**EXERCISE**
Reproduce the lines below verbatim, leaving the pictures out of your answer.

**DATA SUPPLIED**
— begin —

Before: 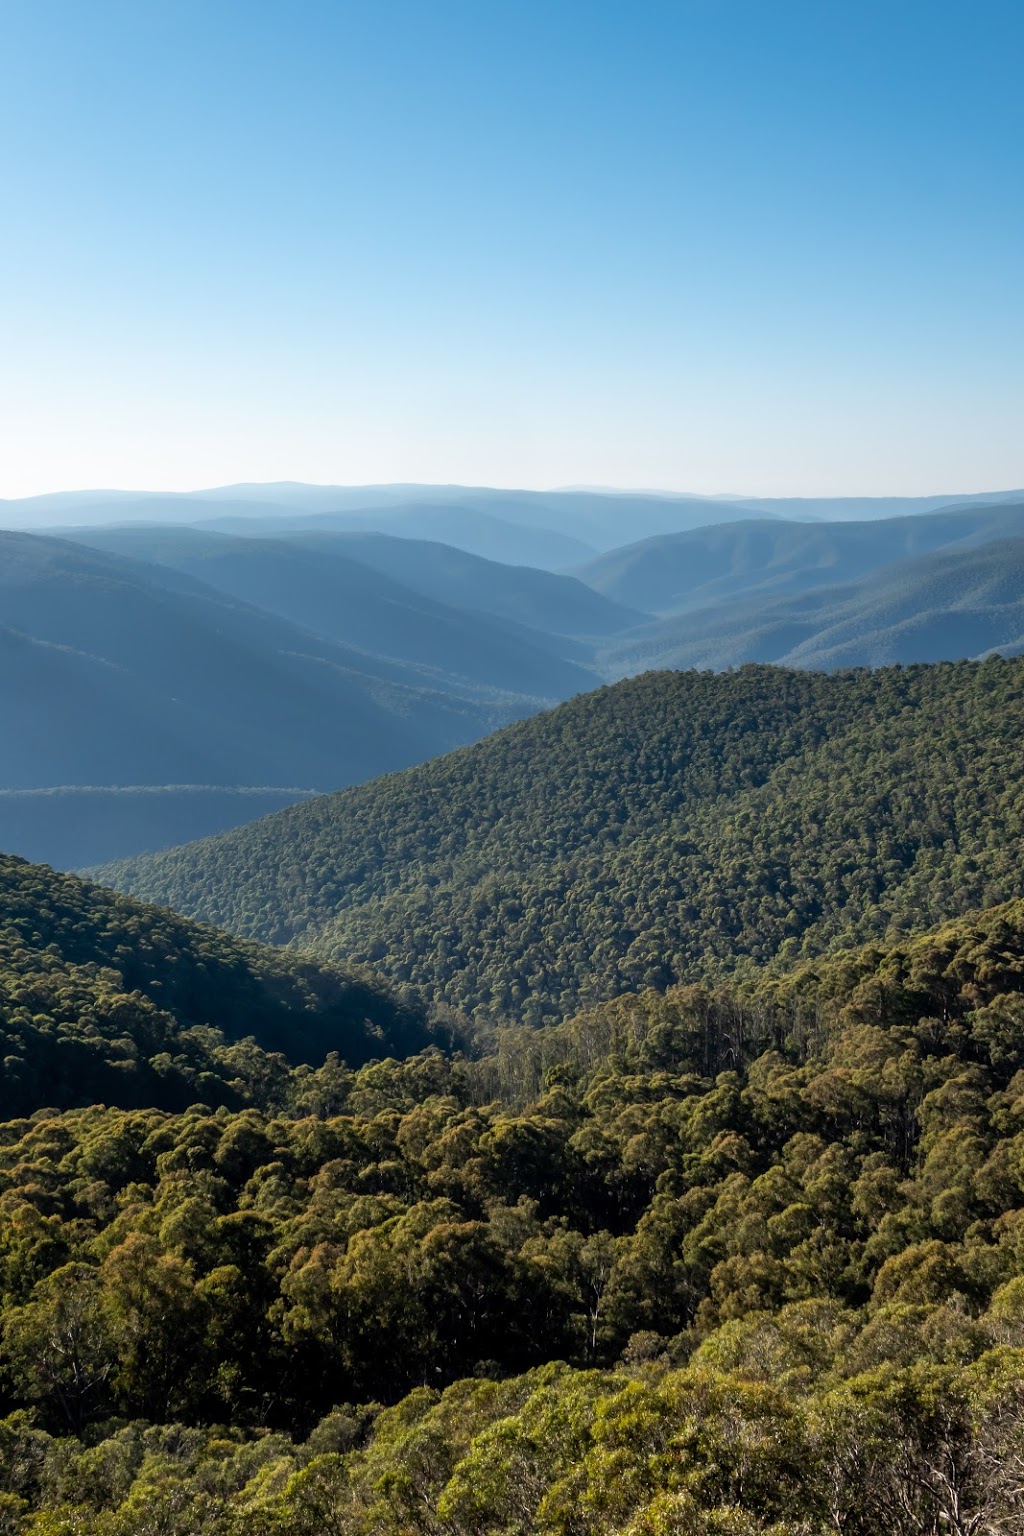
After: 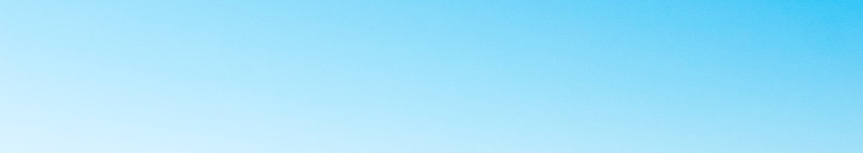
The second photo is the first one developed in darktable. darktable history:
base curve: curves: ch0 [(0, 0) (0.204, 0.334) (0.55, 0.733) (1, 1)], preserve colors none
crop and rotate: left 9.644%, top 9.491%, right 6.021%, bottom 80.509%
color balance rgb: perceptual saturation grading › global saturation 20%, perceptual saturation grading › highlights -25%, perceptual saturation grading › shadows 50.52%, global vibrance 40.24%
grain: coarseness 14.57 ISO, strength 8.8%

— end —

**OUTPUT OF THE TASK**
Before: 
After: 
The second photo is the first one developed in darktable. darktable history:
base curve: curves: ch0 [(0, 0) (0.204, 0.334) (0.55, 0.733) (1, 1)], preserve colors none
crop and rotate: left 9.644%, top 9.491%, right 6.021%, bottom 80.509%
color balance rgb: perceptual saturation grading › global saturation 20%, perceptual saturation grading › highlights -25%, perceptual saturation grading › shadows 50.52%, global vibrance 40.24%
grain: coarseness 14.57 ISO, strength 8.8%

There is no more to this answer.